*Work task*: Select and copy each line of the listing that contains the string "Paarkreuz". Case counts.

*** Records provided ***

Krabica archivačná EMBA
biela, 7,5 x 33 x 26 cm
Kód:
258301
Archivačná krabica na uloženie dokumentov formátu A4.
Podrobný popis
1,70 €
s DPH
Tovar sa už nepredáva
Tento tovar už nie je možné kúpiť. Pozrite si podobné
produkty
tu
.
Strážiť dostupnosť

*** End of Records provided ***
*** Records provided ***

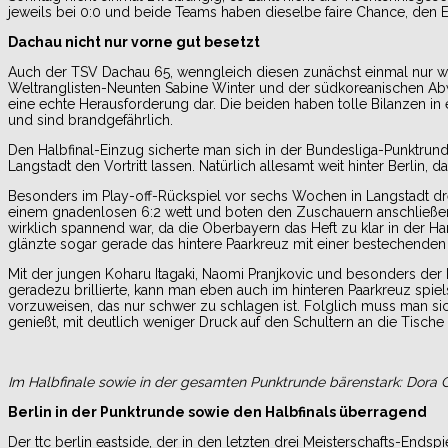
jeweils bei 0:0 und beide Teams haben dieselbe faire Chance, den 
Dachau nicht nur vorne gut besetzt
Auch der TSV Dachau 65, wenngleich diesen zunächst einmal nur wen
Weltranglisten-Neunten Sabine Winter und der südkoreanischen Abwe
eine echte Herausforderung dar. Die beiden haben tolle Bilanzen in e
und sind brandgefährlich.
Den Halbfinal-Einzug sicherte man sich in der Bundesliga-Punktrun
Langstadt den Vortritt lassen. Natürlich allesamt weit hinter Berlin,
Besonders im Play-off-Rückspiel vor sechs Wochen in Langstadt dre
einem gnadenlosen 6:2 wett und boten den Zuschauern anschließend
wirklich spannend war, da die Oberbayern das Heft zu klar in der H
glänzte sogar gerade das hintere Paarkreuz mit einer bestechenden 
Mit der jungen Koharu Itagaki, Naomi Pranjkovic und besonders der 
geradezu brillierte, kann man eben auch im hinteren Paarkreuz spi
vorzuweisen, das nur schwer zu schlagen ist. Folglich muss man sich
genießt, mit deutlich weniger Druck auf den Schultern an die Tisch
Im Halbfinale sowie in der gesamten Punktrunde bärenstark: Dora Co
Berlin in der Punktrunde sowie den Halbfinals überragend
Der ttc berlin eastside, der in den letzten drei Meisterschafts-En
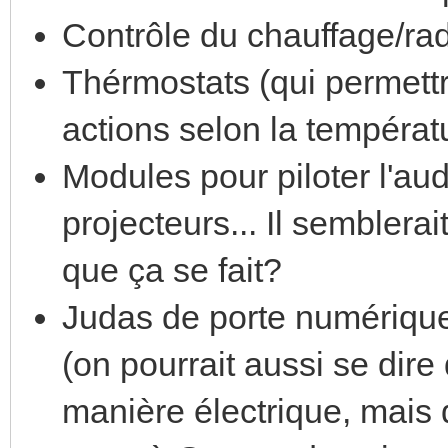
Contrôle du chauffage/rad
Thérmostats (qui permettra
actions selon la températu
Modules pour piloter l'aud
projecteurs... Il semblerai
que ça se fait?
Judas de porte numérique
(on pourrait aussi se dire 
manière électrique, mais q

*** End of Records provided ***

*Solution to the problem*:
glänzte sogar gerade das hintere Paarkreuz mit einer bestechenden 
geradezu brillierte, kann man eben auch im hinteren Paarkreuz spi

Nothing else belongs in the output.